You are seated, quite literally, on a park bench. You are watching the sun set, the birds rustle the trees, and the cars drive by. You are eating fries and a slider (what they call small greasy hamburgers in this part of NY) and drinking a Coke. You are taking part in the American summer ritual of eating dinner at a roadside diner. Everything is as it should be.

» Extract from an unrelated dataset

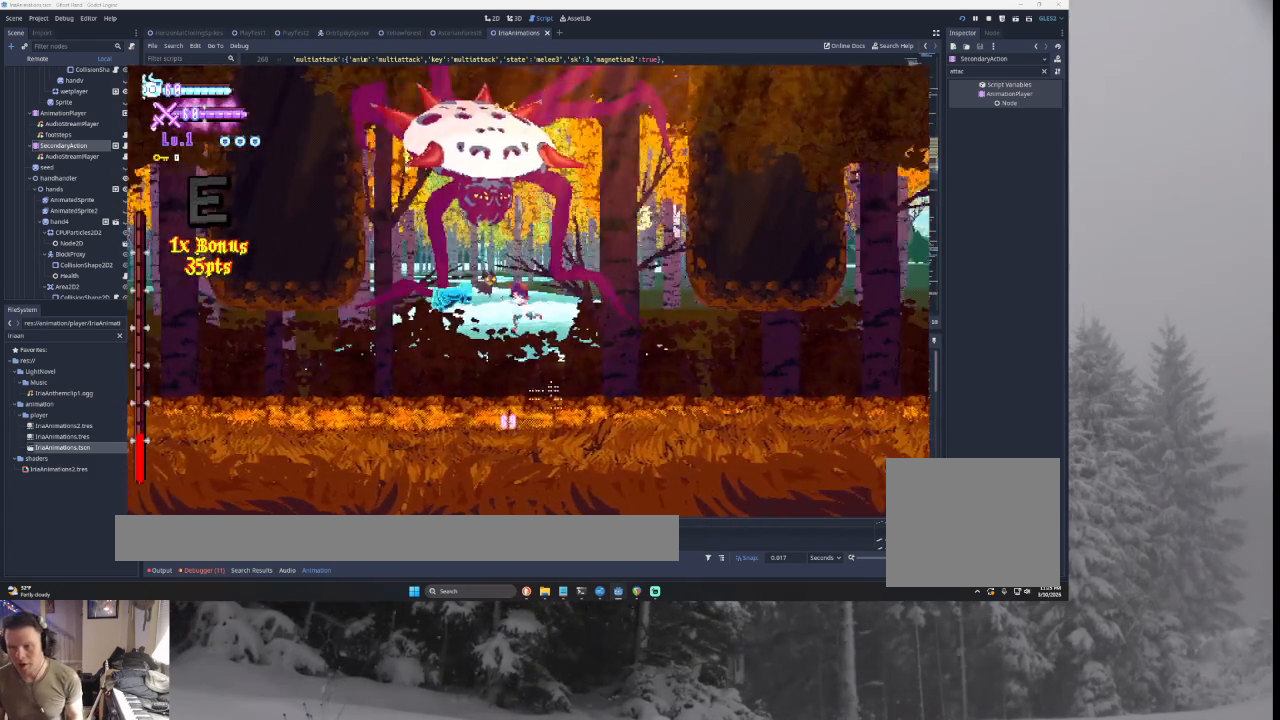
{"buttons": [], "left_stick": "center", "right_stick": "center", "events": [[67, "TRIANGLE", "up"], [133, "left_stick", "center"]]}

Suddenly you hear a voice coming mysteriously from nowhere. It is a narrative, a text about the "Architecture of the Hamburger and how it forms a reflection of ourselves". Without warning this invisible "voice over" causes your perspective to shift. You are now outside of yourself, observing your environment instead of experiencing it. The invisible narrative, happening as a voice over would in cinema, informs you somehow about yourself. Suddenly there is a self-realization about why you have come to a place like this and what purpose this ritual serves in our culture. This event, which occurs seemingly out of time, places you in history and in culture. You have come here for an early dinner, to eat outside, to do something that people do in the summer. You are now doing more than just eating, you are understanding. Switching roles from a participant of ritual, to one who understands it.
Jack's Drive In was one execution of The Voice Over Project. Each location this piece is installed has its own text and voice over.